- _WHAT THE EXERCISE ASKS_
Continue the forum discussion about a young child's bedtime routine, picking up right after its final sentence.

- _SELECTED EXTRACT_
+++
So despite having the option to come to our bed didnt solve issue.

I think i need a timer for her or something. Those 10 min hourglass timer or something.

We used to do 'head' story as we call them. Also doing some relaxing methods of having her stretch each body part and relaxing them and doing over and over.

Thanks for input.


----------



## Magella (Apr 5, 2004)

When I read your last post, I was thinking my dd would probably flip at time to turn the light off too if she were in her room reading and putting her babies to sleep. Totally can see that happening. We have to end all playing before going upstairs to get ready for bed. We do not read books at bedtime, because tantrums over one more book are almost inevitable if we do. It's brush teeth, potty, pajamas, into bed, goodnight kisses, lights out, story and/or talking about the day, and cuddles.
+++
- _SUPPLIED MATERIAL_
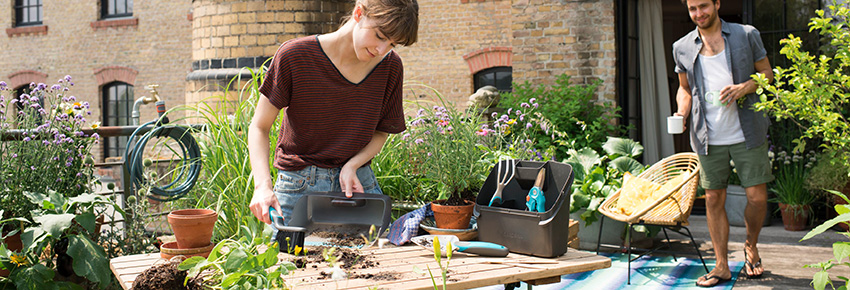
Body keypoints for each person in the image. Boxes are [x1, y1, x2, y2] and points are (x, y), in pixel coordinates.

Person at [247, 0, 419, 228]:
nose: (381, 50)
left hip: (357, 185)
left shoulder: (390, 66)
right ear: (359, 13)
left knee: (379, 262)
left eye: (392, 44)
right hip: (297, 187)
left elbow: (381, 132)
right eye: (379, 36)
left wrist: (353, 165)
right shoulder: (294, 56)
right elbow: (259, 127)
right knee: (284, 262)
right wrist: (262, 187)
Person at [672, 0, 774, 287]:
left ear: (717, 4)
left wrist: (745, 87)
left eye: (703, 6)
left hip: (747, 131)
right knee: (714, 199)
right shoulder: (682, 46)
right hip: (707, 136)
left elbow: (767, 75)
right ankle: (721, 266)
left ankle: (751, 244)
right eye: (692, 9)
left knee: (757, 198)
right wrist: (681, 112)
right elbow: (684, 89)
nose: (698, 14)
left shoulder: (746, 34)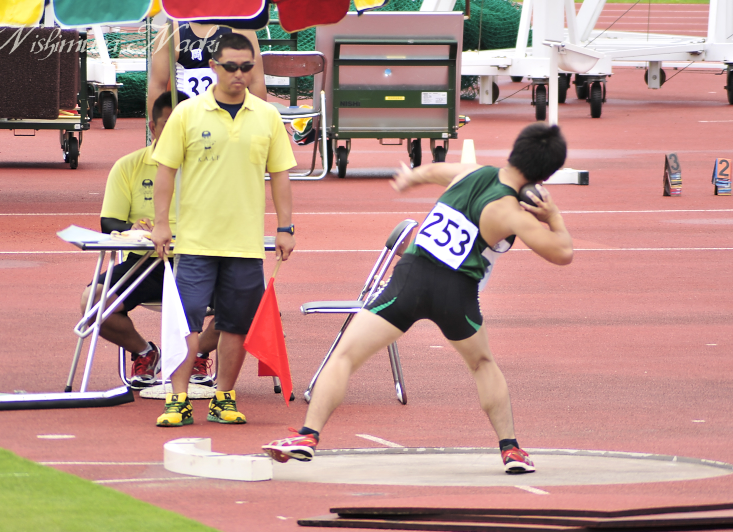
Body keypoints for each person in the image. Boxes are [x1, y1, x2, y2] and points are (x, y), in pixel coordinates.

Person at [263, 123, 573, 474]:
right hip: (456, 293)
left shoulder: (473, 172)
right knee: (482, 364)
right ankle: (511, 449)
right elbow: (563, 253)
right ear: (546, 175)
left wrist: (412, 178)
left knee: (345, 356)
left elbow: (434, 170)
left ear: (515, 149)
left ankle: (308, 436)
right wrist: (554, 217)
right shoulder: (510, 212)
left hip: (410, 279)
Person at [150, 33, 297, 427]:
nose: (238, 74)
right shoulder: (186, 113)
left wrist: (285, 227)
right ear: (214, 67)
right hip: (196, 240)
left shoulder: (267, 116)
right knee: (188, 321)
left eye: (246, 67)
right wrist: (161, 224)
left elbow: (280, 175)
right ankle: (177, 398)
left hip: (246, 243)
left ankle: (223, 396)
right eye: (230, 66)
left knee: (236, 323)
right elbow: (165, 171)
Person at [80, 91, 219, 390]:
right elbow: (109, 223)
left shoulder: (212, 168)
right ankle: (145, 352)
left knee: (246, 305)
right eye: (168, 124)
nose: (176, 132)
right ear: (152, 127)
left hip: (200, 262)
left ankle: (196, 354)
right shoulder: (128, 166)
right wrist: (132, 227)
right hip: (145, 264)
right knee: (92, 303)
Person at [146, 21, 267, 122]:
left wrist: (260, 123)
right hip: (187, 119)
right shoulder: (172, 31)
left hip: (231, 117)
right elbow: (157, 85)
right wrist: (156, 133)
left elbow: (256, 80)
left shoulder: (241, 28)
+++
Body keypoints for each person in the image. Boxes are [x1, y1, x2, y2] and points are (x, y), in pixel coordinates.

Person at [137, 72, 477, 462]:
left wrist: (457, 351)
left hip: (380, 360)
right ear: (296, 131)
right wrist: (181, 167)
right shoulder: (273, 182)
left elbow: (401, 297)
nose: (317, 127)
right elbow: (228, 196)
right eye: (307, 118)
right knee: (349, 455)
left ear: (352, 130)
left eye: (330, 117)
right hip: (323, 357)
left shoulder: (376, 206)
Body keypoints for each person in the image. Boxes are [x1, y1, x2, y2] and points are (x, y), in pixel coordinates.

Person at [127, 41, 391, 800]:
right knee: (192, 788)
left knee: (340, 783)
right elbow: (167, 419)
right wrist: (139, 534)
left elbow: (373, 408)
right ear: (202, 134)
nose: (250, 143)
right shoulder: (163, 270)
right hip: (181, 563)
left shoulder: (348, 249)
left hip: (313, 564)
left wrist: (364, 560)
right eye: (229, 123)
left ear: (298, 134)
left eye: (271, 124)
+++
- _YOUR RESPONSE_
All kids and all families are different. What is your goal? What are her needs? Is it okay if she stays awake and plays, as long as she stays in her room quietly? Or does she need to fall asleep by a certain time of night in order to function well the next day? Could she put her babies to sleep by nightlight, does she relax better in a dim or dark room? Is she resisting sleep or is she actually having trouble unwinding? It may help to take a step back and look at the situation with fresh eyes. Maybe it would help to ask your daughter what she thinks would help her get in bed, stay in bed, and fall asleep-kids can often come up with great solutions if you ask them.

I hope your evenings become less frustrating.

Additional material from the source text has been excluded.